Gli esiti di questa campagna di vincoli a tappeto, sia pure con qualche "negazione" e trasgressione, sono accolti anche dal Comune e così in quei complicati anni di crescita edilizia, in generale non favorevoli alla conservazione, ma piuttosto attenti alle istanze della ricostruzione e dello sviluppo urbanistico, Ferrara, al contrario di tante altre città, accetta l'idea che le mura sono una parte cospicua del suo patrimonio e sceglie per il loro futuro recupero. Nel cinquantenario della sua costituzione, la Ferrariae Decus è riconosciuta come "Ente morale per la tutela dei monumenti storici e d'arte" con D.P.R. n. 278 del 2 gennaio 1956. Da due anni la sede sociale era diventata Casa Romei, segno del rapporto ormai più che consolidato con la Soprintendenza ai Monumenti, con la quale, fra l'altro, Zannini e i suoi avevano attivamente collaborato per il ciclo di lavori postbellici, che avevano condotto al recupero di decorazioni e affreschi, e all'allestimento museale degli interni: oltre che le collezioni civiche dei marmi e degli affreschi staccati (staccati quasi tutti, peraltro, a cura della stessa Ferrariae nel corso dei decenni precedenti), trovò una giusta collocazione al piano terreno di Casa Romei, la serie di cotti architettonici che nel corso della sua attività l'associazione aveva recuperato come campionature da edifici in restauro o in demolizione, o addirittura acquistato. Un altro museo, come a suo tempo, prima della guerra, quello del Duomo, fortemente voluto dalla Ferrariae Decus come ulteriore tassello della cultura ferrarese, ma in questo caso nella particolare accezione di raccolta di "cose le quali serbano... un carattere d'intimità", secondo la lezione dell'Agnelli.
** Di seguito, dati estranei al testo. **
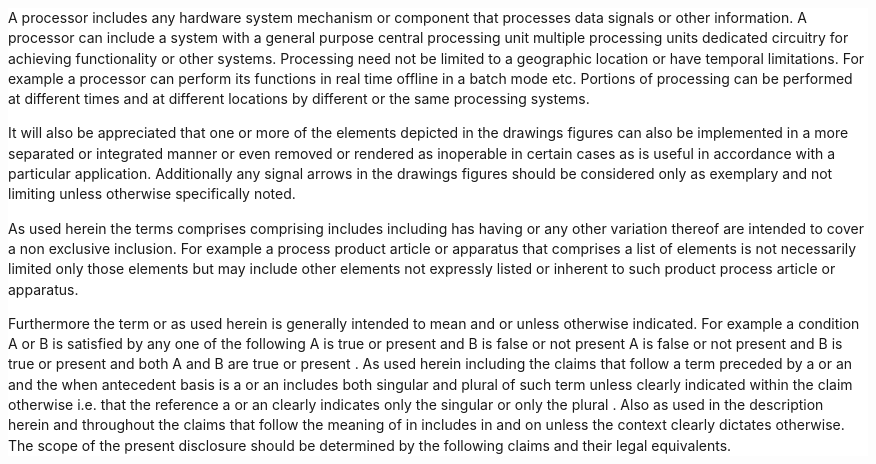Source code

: A processor includes any hardware system mechanism or component that processes data signals or other information. A processor can include a system with a general purpose central processing unit multiple processing units dedicated circuitry for achieving functionality or other systems. Processing need not be limited to a geographic location or have temporal limitations. For example a processor can perform its functions in real time offline in a batch mode etc. Portions of processing can be performed at different times and at different locations by different or the same processing systems.

It will also be appreciated that one or more of the elements depicted in the drawings figures can also be implemented in a more separated or integrated manner or even removed or rendered as inoperable in certain cases as is useful in accordance with a particular application. Additionally any signal arrows in the drawings figures should be considered only as exemplary and not limiting unless otherwise specifically noted.

As used herein the terms comprises comprising includes including has having or any other variation thereof are intended to cover a non exclusive inclusion. For example a process product article or apparatus that comprises a list of elements is not necessarily limited only those elements but may include other elements not expressly listed or inherent to such product process article or apparatus.

Furthermore the term or as used herein is generally intended to mean and or unless otherwise indicated. For example a condition A or B is satisfied by any one of the following A is true or present and B is false or not present A is false or not present and B is true or present and both A and B are true or present . As used herein including the claims that follow a term preceded by a or an and the when antecedent basis is a or an includes both singular and plural of such term unless clearly indicated within the claim otherwise i.e. that the reference a or an clearly indicates only the singular or only the plural . Also as used in the description herein and throughout the claims that follow the meaning of in includes in and on unless the context clearly dictates otherwise. The scope of the present disclosure should be determined by the following claims and their legal equivalents.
Restauri, studi, pubblicazioni, pareri e sollecitazioni continuano anche negli anni successivi, sotto la presidenza di Arturo Malagù, di Giorgio Franceschini, di Francesca Zanardi e, oggi, di Giacomo Savioli. Ma nel frattempo quella delle associazioni è diventata una schiera nutrita e rafforzata; la Soprintendenza, a partire dagli anni Sessanta, ha sempre più rinvigorito la sua presenza fino a stabilire a Ferrara una sua sede operativa, e il tempo delle infuocate battaglie contro il Comune per la difesa di monumenti piccoli e grandi dalla demolizione è concluso. E questo anche con il contributo sostanziale della Ferrariae Decus, alla quale per questo vogliamo augurare almeno un altro secolo di vita!